The difficult initial hook is not the only element that is hard to swallow. What motivates Todd is not a desire to expose Dussander, but to learn from him. The highly unusual young man uses his power to turn his pet Nazi in to the authorities as leverage to compel Dussander to tell gruesomely detailed war stories about such morbid logistics as how long it takes to gas a human, what happens to burning corpses and the recipe for turning people into soap.

It's hard enough to comprehend how someone could do these vile things, let alone how a child would be interested in hearing about it in such vivid detail. But Todd Bowden is no normal kid. That point is apparently made crystal clear when director Bryan Singer shows him turning down an offer of sex from his pliant classmate Becky (Heather McComb). This is obviously not your typical, red-blooded, all-American boy!

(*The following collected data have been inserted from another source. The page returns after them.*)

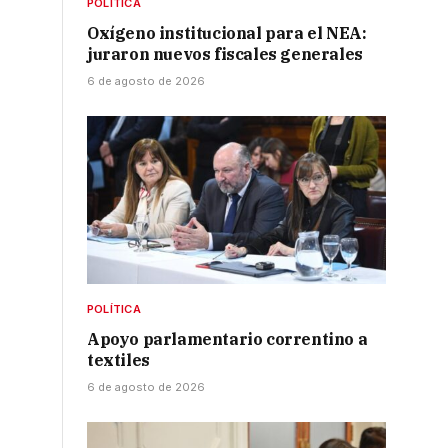
POLÍTICA
Oxígeno institucional para el NEA:
juraron nuevos fiscales generales
6 de agosto de 2026
POLÍTICA
Apoyo parlamentario correntino a
textiles
6 de agosto de 2026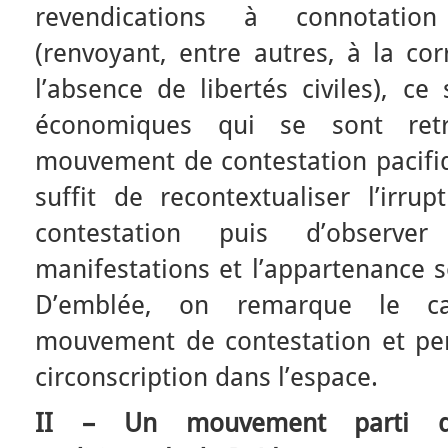
revendications à connotation
(renvoyant, entre autres, à la co
l’absence de libertés civiles), ce
économiques qui se sont ret
mouvement de contestation pacifiqu
suffit de recontextualiser l’ir
contestation puis d’observe
manifestations et l’appartenance s
D’emblée, on remarque le car
mouvement de contestation et pe
circonscription dans l’espace.
II – Un mouvement parti de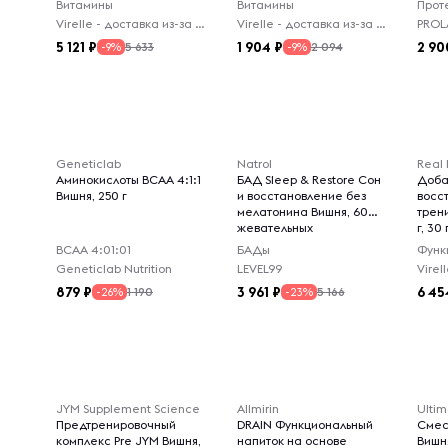
Витамины
Витамины
Прот
вишня
Virelle - доставка из-за рубежа
Virelle - доставка из-за рубежа
PROL
5 121
1 904
2 90
5 633
2 094
-9%
-9%
Geneticlab
Natrol
Real 
Аминокислоты BCAA 4:1:1
БАД Sleep & Restore Сон
Доба
Вишня, 250 г
и восстановление без
восс
мелатонина Вишня, 60
трени
жевательных
г, 30
мармеладок
ВСАА 4:01:01
БАДы
Geneticlab Nutrition
LEVEL99
879
3 961
6 45
1 190
5 166
-26%
-23%
JYM Supplement Science
Allmirin
Ultim
Предтренировочный
DRAIN Функциональный
Смес
комплекс Pre JYM Вишня,
напиток на основе
Вишня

The title "Apt Pupil," you see, is really a misnomer. Like the underage killers in the news these days, Todd must already be something of a sociopath before he ever arrives at the feet of his horrible mentor. Soon Todd is dressing up Dussander in a surplus S.S. uniform and ordering the doddering alcoholic to goose-step like a marionette around his dingy kitchen, inviting you to wonder who is the real Nazi here. No sooner has the itchy wool of the costume rubbed Dussander's wrinkled flesh than it triggers some kind of traumatic memory, compelling him to capture a cat and try to stuff it in the oven. Simultaneously, Todd has discovered that he gets his thrills by bashing a pigeon to death with a basketball.

Despite what the ludicrous script requires of him, McKellen manages to eke out a poignant and hair-raising portrayal of a frail human being who once was and still is capable of inhuman acts. He wrings what little motivation he can from the thin story, and if his murderous impulses still remain something of a mystery at the end (as perhaps they must), the cat-and-mouse game Dussander plays with his novice admirer is believably suspenseful.

What is most frustrating about "Apt Pupil," however, is its failure to answer the very questions its story line begs about the nature and origins of evil: Are monsters born or made? "Apt Pupil" scares, to be sure, which is certainly one promise on which it delivers. But the film offers little insight into what it seems to be saying is essentially a mundane fact of life: When one devil leaves the world, there is always another one waiting just outside the door.